Facial Skin Cancer (MOHS)
Skin cancers that involve the face are complicated for many reasons. For most patients, the most important reason is that this is the area of your body that is most important to your appearance.
The majority of facial skin cancers come from chronic exposure to the sun. The three most common types are basal cell carcinoma, squamous cell carcinoma, and melanoma.
Each of these types requires a different approach to achieve a cure.
Depending on the size, type of skin cancer, and precise location on the face, the surgical management is specifically tailored to YOUR situation. Obviously, the primary goal is to completely remove the cancer.

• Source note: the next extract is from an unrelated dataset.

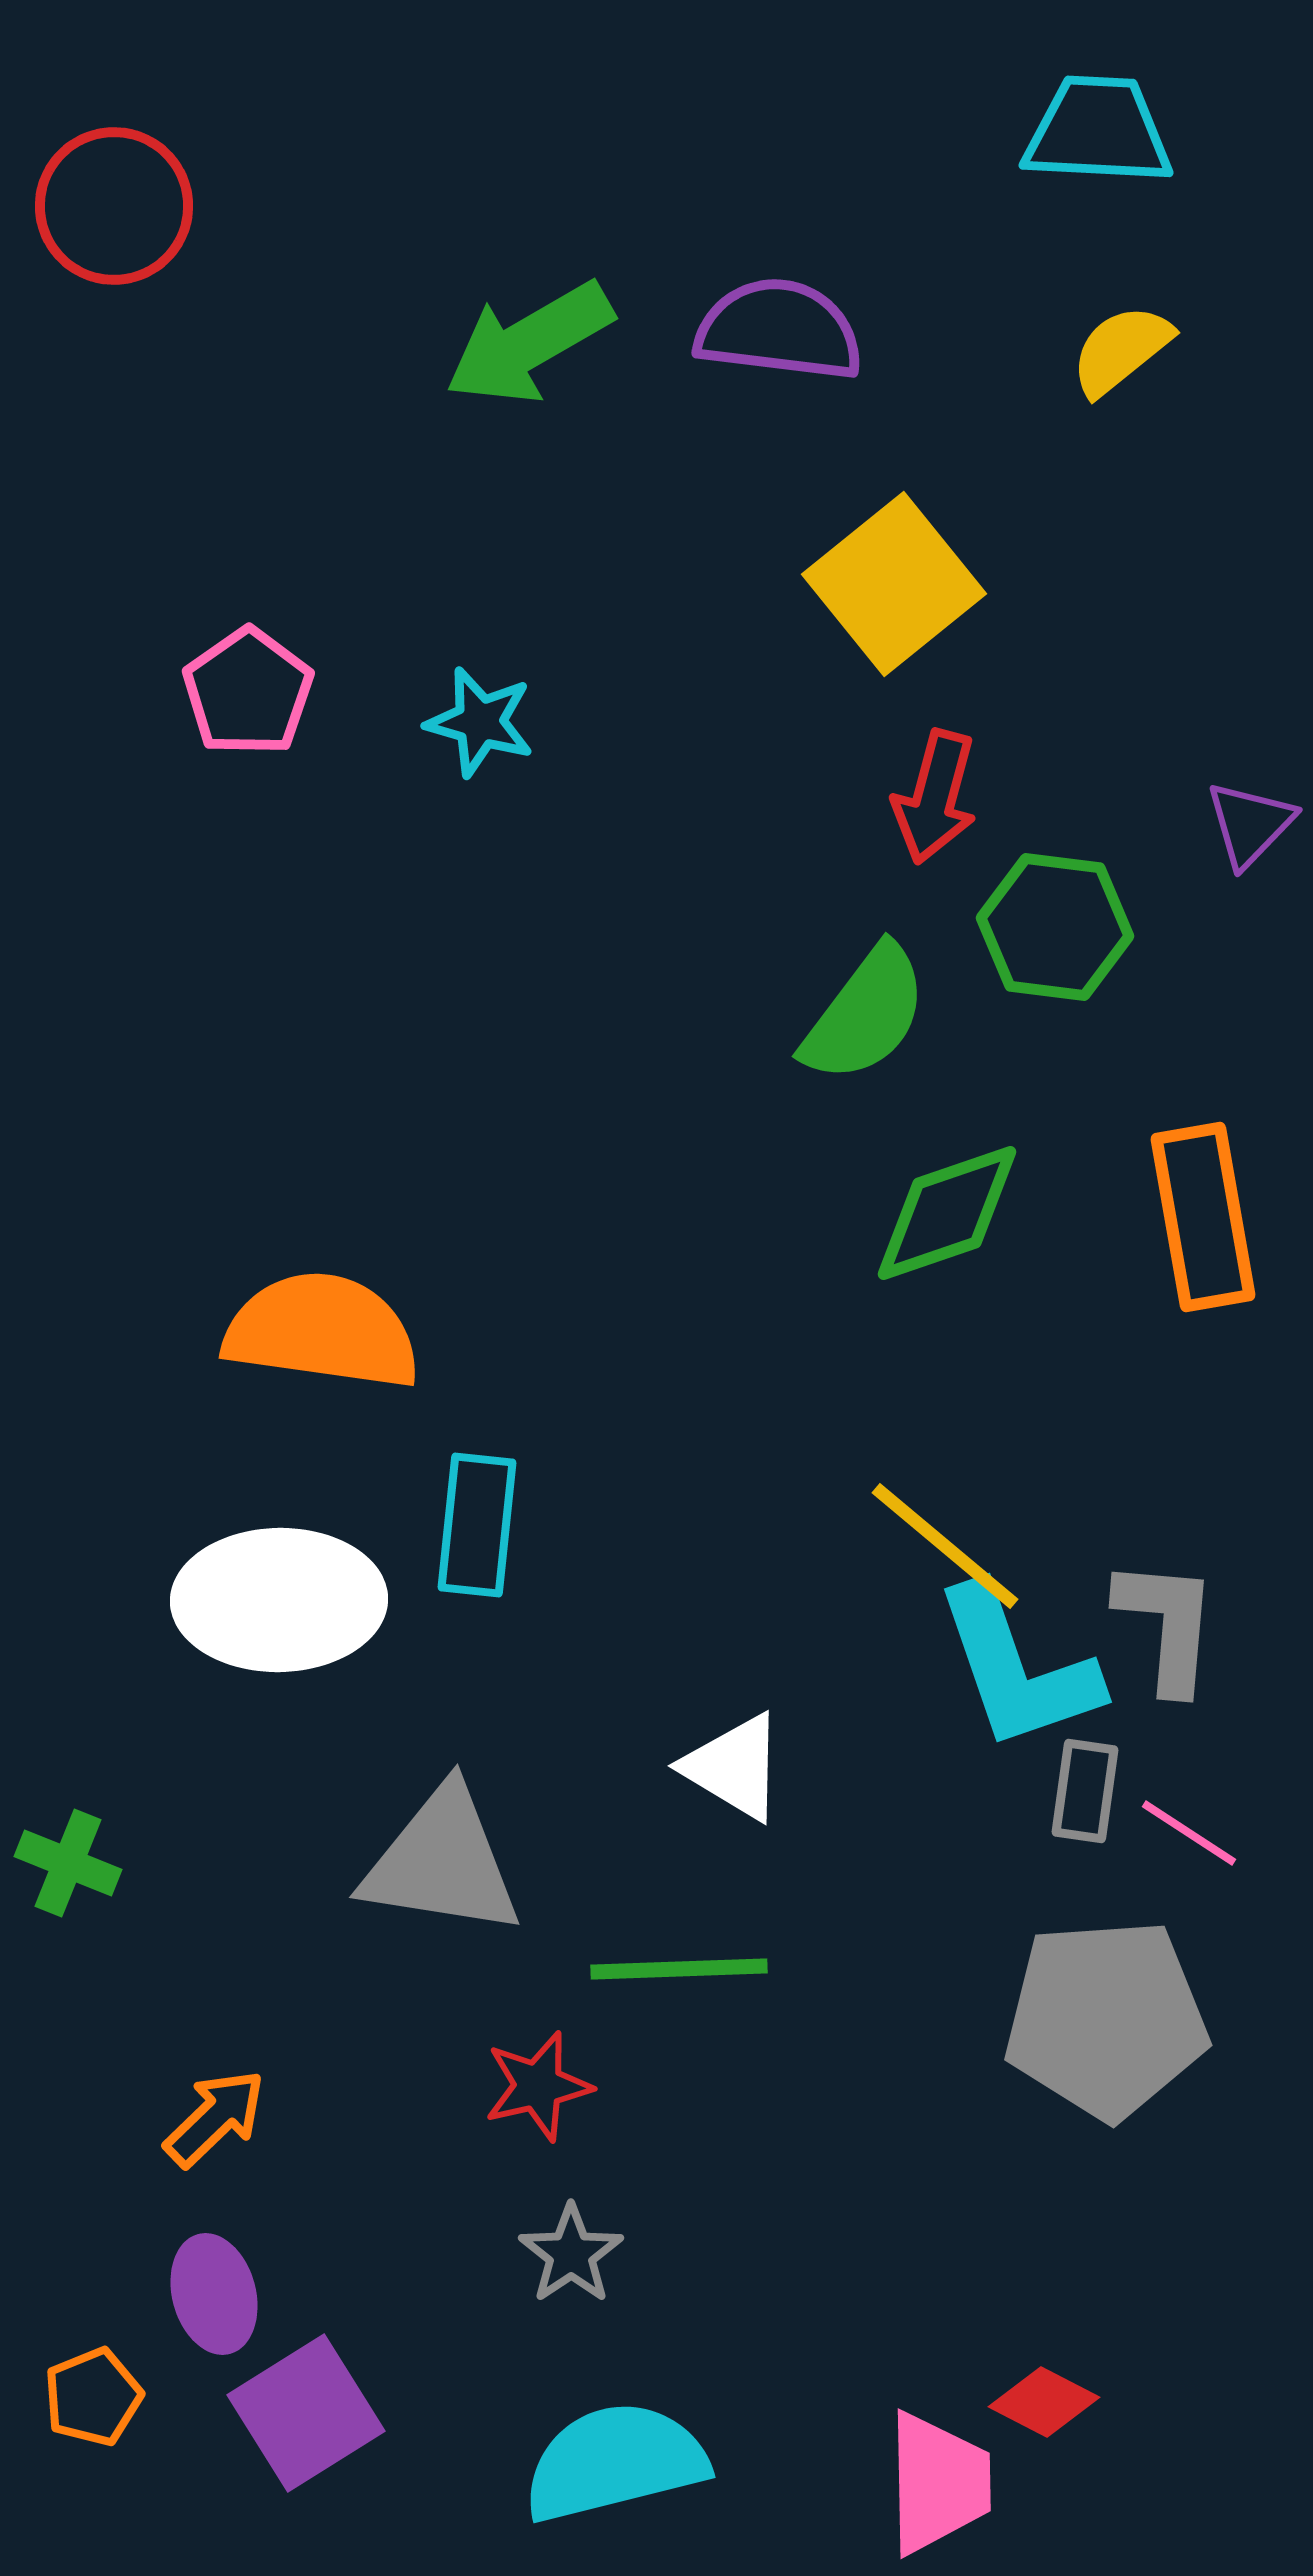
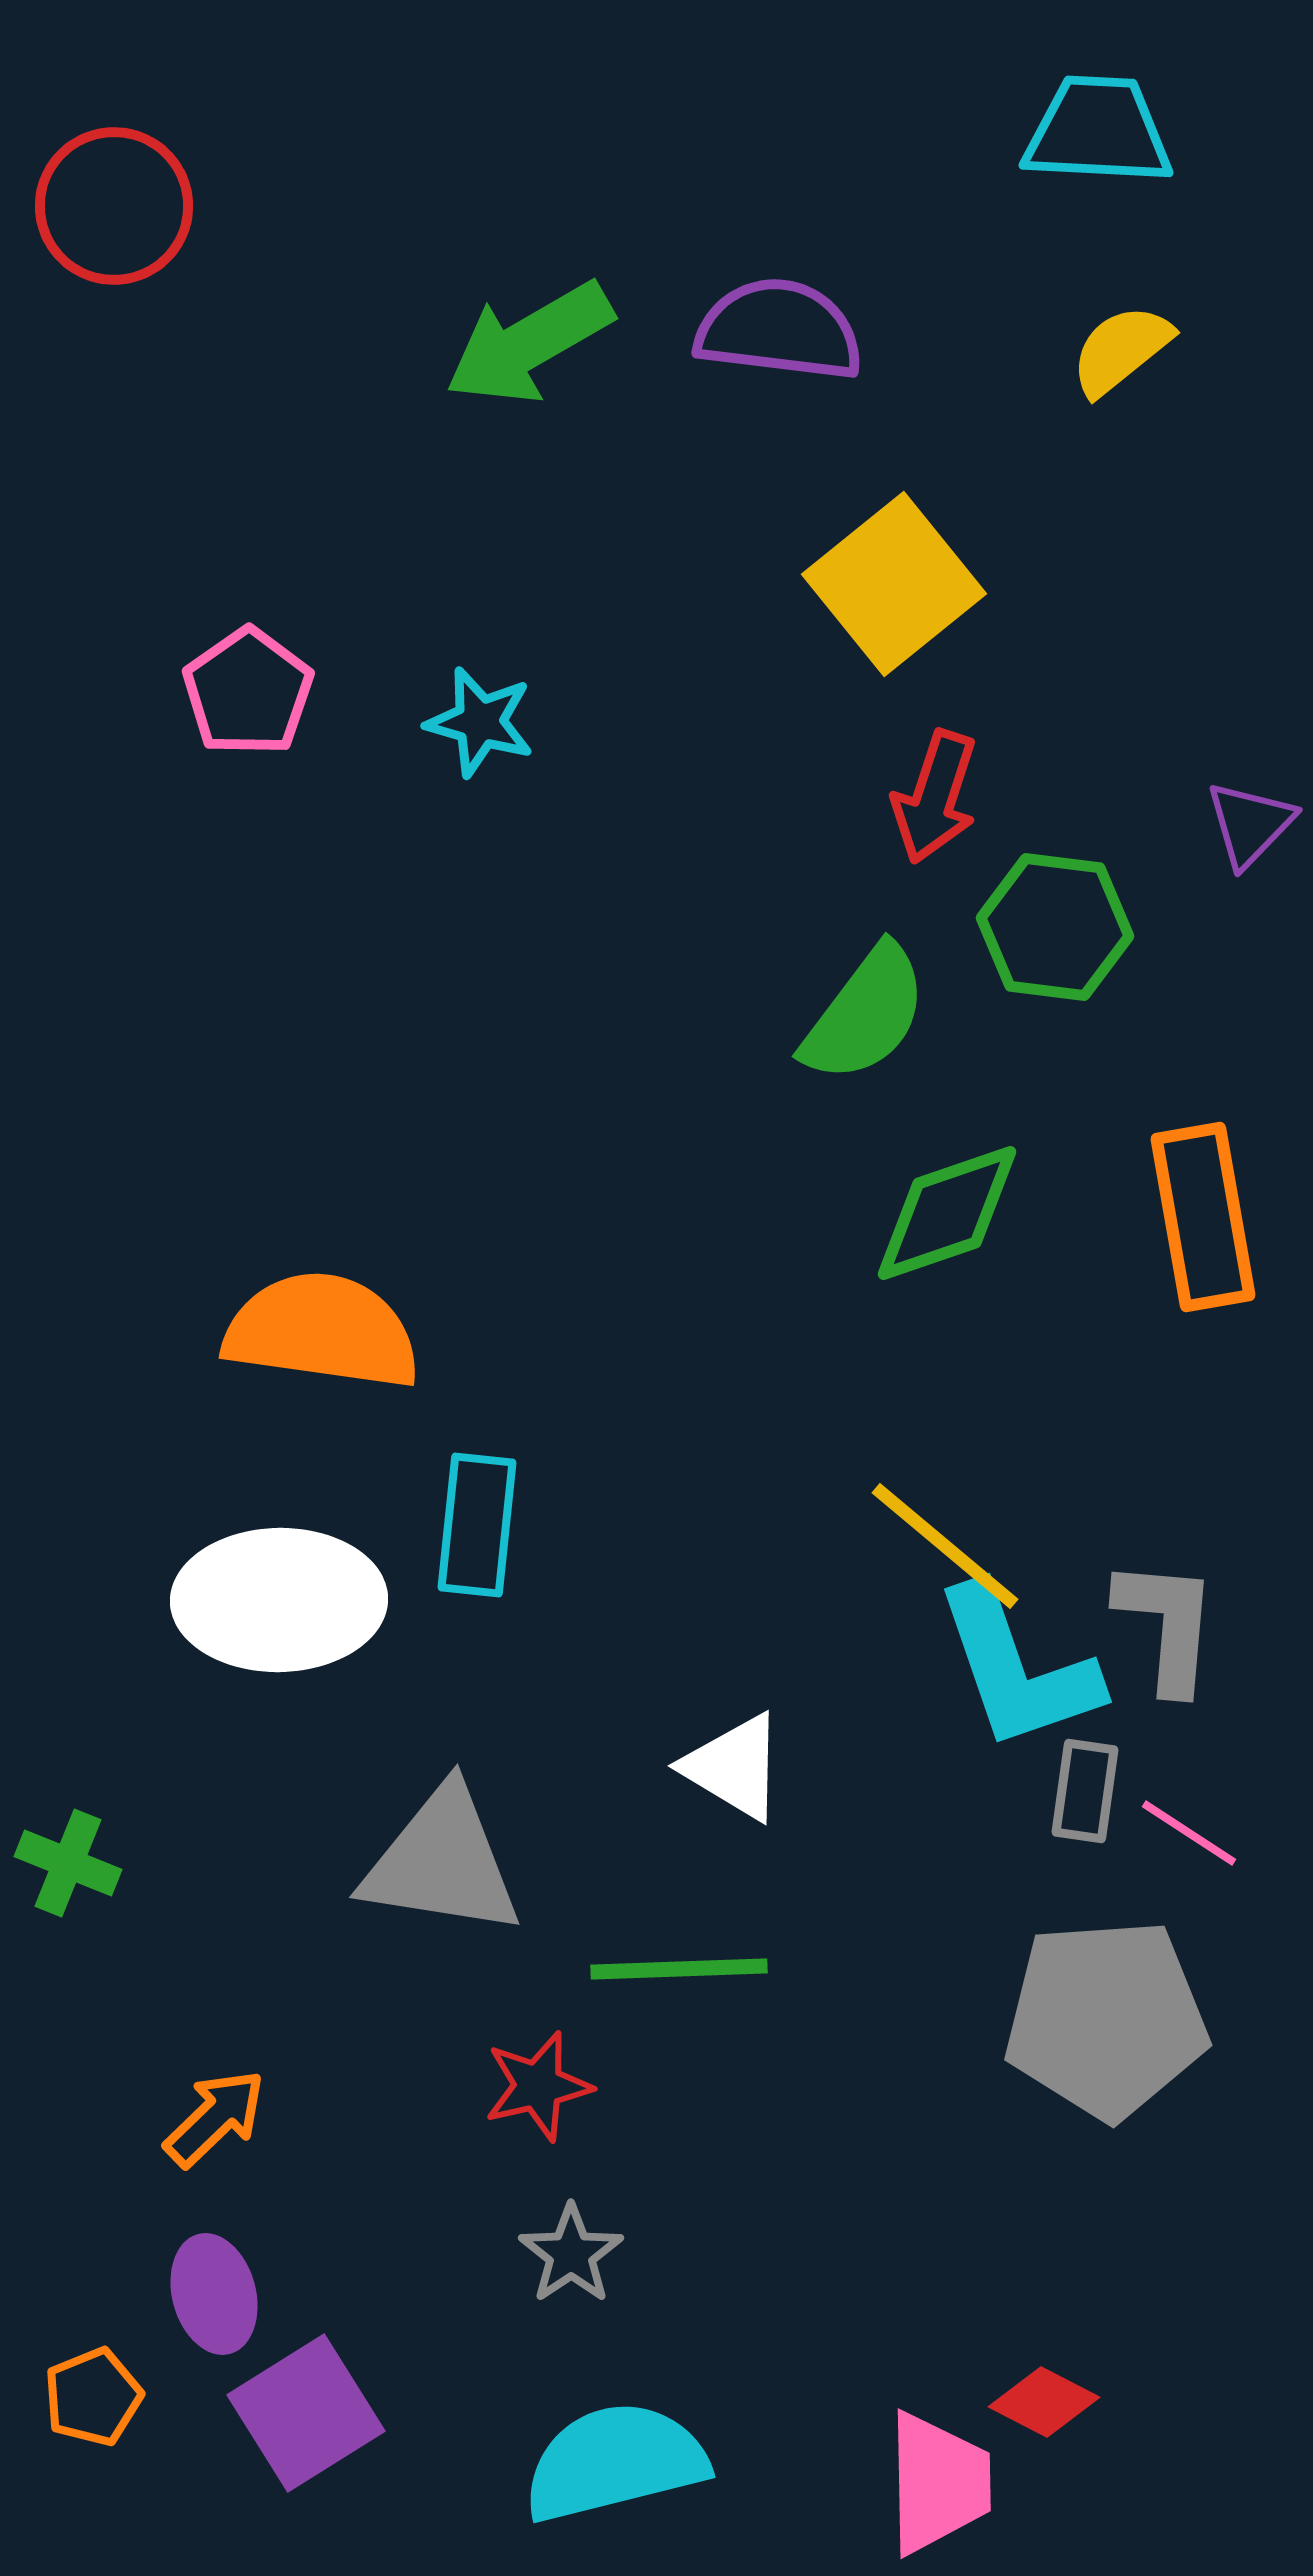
red arrow: rotated 3 degrees clockwise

Because the appearance of your face is also extremely important, and successful removal of some facial skin cancers requires removal of significant amounts of facial skin and tissue, it is important to consider your appearance after the cancer is removed. Dr. Clark has unique expertise in the reconstruction of the face after complete removal of the cancer. He lectures locally, regionally, and nationally; he has written textbook chapters and scientific articles on techniques in facial reconstruction.
Frequently, because of the limited amount of “extra” tissue in the facial structures for reconstruction, a certain method of removal of the cancer is used called Mohs Micrographic Surgery. It is basically analogous to removing the roots of a tree stump without disturbing the rest of the lawn.